◆ **AUSGANGSTEXT**

BauernZeitung: Der Umstieg aus dem Elfenbeinturm ETH in die Niederungen der Landwirtschaft war ein brüsker, haben Sie ihn je bereut?

Diese Frage wurde mir in den vergangenen acht Jahren immer wieder gestellt, und ich konnte sie immer mit einem «Nein» beantworten. Ich habe meine Tätigkeit als BLW-Direktor sehr gerne ausgeübt, obwohl es manchmal etwas stressig gewesen ist.

Das Amt des BLW-Direktors ist demnach stressiger als ETH-Professor zu sein?

Es ist eine andere Art Stress. Als ETH-Professor muss man im Wettbewerb kämpfen. Man muss vorne dabei sein und publizieren. Der Stress beim BLW wird durch die Breite der Themen verursacht. Man braucht eine schnelle Auffassungsgabe. Sei es Agrarwirtschaft oder eine detaillierte Zusammensetzung von Pflanzenschutzmitteln; wenn man seine Unterschrift unter ein Dokument setzt, muss man die Verantwortung dafür übernehmen.

◆ **AUFGABEN**
1 - Fassen Sie das Interview über den Wechsel von der ETH ins BLW in zwei Sätzen zusammen.
2 - Führen Sie das Interview über den Wechsel von der ETH ins BLW im Anschluss an seinen letzten Satz weiter.

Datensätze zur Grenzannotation
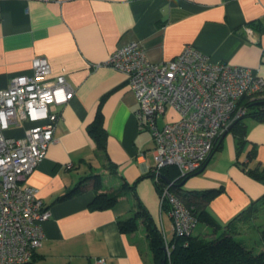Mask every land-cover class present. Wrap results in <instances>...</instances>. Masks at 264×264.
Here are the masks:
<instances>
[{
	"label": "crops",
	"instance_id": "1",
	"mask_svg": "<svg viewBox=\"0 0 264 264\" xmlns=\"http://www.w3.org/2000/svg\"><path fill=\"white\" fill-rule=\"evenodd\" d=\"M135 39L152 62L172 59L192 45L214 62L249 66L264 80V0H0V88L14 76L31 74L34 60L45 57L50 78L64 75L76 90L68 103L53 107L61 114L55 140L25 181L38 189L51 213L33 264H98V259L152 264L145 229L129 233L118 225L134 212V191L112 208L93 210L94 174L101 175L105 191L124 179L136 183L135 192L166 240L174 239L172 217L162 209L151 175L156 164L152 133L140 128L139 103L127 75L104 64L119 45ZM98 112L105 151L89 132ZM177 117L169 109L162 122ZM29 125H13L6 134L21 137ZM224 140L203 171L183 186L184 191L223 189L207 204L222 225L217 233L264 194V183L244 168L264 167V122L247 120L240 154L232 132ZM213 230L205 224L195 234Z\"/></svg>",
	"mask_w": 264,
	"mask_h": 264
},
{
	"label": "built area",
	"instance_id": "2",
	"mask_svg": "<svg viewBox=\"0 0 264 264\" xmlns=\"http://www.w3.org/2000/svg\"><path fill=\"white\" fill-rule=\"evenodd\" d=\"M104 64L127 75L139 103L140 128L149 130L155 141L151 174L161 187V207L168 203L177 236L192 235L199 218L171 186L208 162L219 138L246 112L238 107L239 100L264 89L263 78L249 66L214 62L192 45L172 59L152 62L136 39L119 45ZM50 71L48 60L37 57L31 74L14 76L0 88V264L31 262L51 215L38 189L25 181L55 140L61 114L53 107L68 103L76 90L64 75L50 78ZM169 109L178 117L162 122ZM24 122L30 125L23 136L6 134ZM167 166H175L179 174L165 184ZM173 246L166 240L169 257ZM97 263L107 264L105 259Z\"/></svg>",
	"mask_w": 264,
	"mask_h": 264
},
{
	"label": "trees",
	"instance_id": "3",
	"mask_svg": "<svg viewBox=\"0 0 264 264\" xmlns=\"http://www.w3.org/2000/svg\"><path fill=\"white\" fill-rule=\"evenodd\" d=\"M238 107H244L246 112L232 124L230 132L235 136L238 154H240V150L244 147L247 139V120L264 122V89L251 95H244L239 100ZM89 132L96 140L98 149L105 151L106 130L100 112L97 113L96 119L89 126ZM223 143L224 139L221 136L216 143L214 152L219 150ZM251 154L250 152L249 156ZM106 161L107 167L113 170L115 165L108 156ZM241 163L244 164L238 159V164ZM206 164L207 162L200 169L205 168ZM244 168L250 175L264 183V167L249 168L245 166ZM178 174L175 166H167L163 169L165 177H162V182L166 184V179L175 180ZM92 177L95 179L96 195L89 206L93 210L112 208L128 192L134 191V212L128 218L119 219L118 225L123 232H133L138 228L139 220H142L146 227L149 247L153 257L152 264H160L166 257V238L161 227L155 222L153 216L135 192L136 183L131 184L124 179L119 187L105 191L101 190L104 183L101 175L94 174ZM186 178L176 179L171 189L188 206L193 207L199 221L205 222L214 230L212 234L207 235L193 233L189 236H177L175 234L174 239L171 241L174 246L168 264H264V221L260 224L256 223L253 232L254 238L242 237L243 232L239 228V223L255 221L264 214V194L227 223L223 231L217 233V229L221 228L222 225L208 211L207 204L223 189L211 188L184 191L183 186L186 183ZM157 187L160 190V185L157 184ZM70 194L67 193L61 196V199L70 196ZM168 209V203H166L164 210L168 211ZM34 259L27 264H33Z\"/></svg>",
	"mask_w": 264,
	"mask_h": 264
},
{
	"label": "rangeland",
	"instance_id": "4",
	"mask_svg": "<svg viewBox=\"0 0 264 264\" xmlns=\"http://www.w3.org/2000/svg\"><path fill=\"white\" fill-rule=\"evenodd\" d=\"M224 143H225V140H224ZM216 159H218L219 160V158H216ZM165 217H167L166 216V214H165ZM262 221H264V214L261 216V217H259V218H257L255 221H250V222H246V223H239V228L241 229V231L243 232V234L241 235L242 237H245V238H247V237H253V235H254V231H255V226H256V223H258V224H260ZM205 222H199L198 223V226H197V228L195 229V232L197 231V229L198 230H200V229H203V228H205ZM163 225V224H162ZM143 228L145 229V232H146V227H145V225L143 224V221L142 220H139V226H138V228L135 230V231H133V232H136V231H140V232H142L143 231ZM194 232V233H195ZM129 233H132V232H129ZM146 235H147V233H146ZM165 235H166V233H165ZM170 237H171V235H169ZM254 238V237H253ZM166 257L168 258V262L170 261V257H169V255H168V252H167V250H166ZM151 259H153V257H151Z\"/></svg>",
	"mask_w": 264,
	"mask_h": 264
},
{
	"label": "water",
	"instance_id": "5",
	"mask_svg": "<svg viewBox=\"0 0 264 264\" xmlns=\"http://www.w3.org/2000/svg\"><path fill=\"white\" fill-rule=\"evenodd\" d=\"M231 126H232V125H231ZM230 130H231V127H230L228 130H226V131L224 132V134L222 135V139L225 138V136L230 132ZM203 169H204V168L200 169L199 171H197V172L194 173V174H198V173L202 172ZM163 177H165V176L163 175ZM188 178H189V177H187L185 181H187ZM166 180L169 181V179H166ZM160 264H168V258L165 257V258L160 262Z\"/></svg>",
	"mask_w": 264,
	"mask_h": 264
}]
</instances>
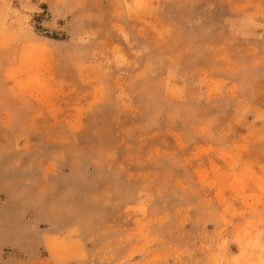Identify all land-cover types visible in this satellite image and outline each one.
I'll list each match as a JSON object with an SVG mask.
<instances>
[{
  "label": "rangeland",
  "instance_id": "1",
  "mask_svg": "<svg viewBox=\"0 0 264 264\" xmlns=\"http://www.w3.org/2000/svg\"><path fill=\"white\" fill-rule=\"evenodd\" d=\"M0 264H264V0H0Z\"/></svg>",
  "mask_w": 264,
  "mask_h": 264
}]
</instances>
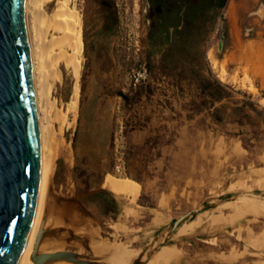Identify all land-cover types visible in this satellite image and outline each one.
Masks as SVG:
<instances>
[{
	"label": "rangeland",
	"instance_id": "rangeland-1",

◆ **ENDERGEBNISSE**
1 - Die Frage, ob der Umstieg von der ETH ins BLW je bereut wurde, wird wie schon in den vergangenen acht Jahren mit «Nein» beantwortet, denn die Tätigkeit als BLW-Direktor sei trotz gelegentlichem Stress gern ausgeübt worden. Der Stress sei allerdings anderer Art: Als ETH-Professor müsse man im Wettbewerb kämpfen und publizieren, beim BLW dagegen entstehe er durch die Breite der Themen, die eine schnelle Auffassungsgabe und die Verantwortung für jedes unterschriebene Dokument verlange.

2 -
Die Umgangsformen sind in der Landwirtschaft rauer als an einer Universität. Wie sind Sie damit umgegangen?

Ich habe bereits als ETH-Professor Erfahrungen mit dem rauen Wind gemacht. Ich erinnere mich an den Titel eines Artikels des damaligen SMP-Direktors nach der Veröffentlichung einer Studie der lautete: «Wissenschaftliche Marginalien aus Zürich». Von daher hatte ich schon eine Vorahnung auf das, was mich beim BLW erwartet. Zudem habe ich die Agrarpresse bereits als ETH-Professor verfolgt. Ich kannte also die Tonalität.

An Veranstaltungen waren die Angriffe teilweise sehr persönlich.

Damit konnte ich gut umgehen. Für mich war die Kultur der Gespräche in Ordnung. Ich hatte Freude am Diskurs. Mit den Landwirten bin ich gut klargekommen.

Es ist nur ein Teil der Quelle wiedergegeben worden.